Périscope : Sur les décombres de la SDN

L’Organisation des Nations unies, institution vouée à la paix, n’arrive pas à jouer pleinement son rôle de régulateur de la coexistence internationale.
Le blocage, qui perdure autour de la question irakienne, illustre parfaitement ce paradoxe qui consiste à vouloir faire, coûte que coûte la guerre, à un possible fauteur de Guerre. Créé au lendemain de la Seconde guerre mondiale, sur les décombres d’une Société des Nations qui n’a pas réussi à empêcher un épouvantable massacre à l’échelle planétaire, l’ONU devait faire en sorte qu’à l’avenir, l’humanité ne devait plus recourir aux armes pour régler ses conflits.
Pourtant, le monde n’a jamais été confronté à autant de génocides, de massacres locaux, de guerres ethniques et à la prolifération des dictatures que depuis la naissance des Nations unies.
On n’est pas loin de l’incurie de la SDN, avec une différence de taille cependant : contrairement à son légataire, l’ONU ne se contente plus d’empêcher les confrontations, elle les encadre, les supervise et va même jusqu’à les ordonner et les légitimer.
C’est en son nom qu’on s’apprête aujourd’hui à attaquer l’Irak. Une guerre qui n’est pourtant pas inévitable puisque Baghdad a accepté de recevoir les inspecteurs en désarmement des Nations unies, sans aucune restriction et dans le respect total de ses engagements internationaux.
Dans ce cas d’espèce, la guerre n’est pas une fatalité. Pourtant, il ne passe pas un jour sans que les déclarations belliqueuses ne se fissent entendre dans les couloirs même du palais de verre qui abrite une organisation vouée à la coexistence pacifique entre les nations.

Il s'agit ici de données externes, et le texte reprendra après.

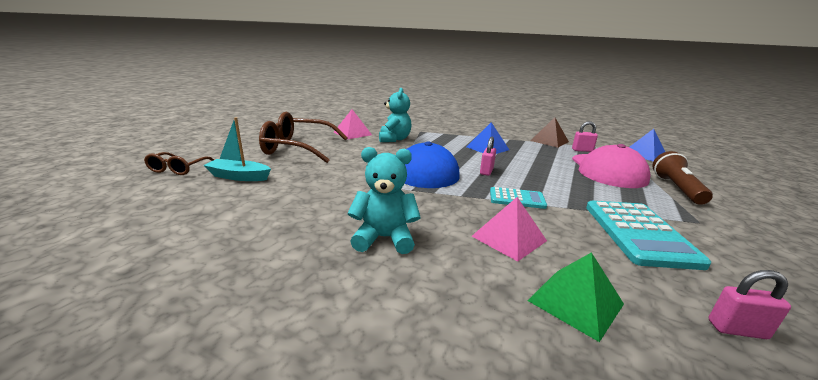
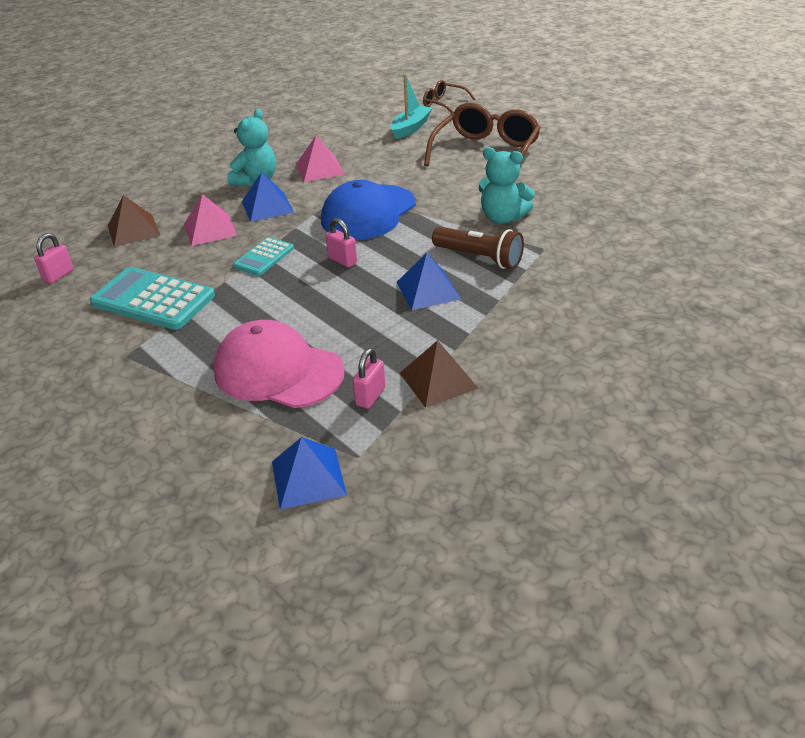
camera: 115 degrees right, 15 degrees up
pink pyramid [334,109,372,139] -> pink pyramid moved to [296,136,345,182]
green pyramid [527,252,624,342] -> brown pyramid [108,195,160,247]
brown flashlight [652,151,713,205] -> brown flashlight moved to [432,227,524,269]
none -> blue pyramid [242,172,294,222]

Si chaque peuple a le droit de défendre individuellement ses intérêts légitimes, sans ingérences extérieures, la mission du maintien de la paix et de la stabilité dans le monde est par contre une oeuvre collective de l’humanité tout entière à travers l’ONU. Il est très important de rappeler cette évidence, que l’organisation internationale a été créée dans le dessein de sauvegarder ce principe. S’il est nécessaire de monter une opération militaire contre l’Irak, elle ne peut et ne doit en aucun cas être l’ouvre d’un seul pays, mais de l’ensemble des Etats qui forment l’ONU.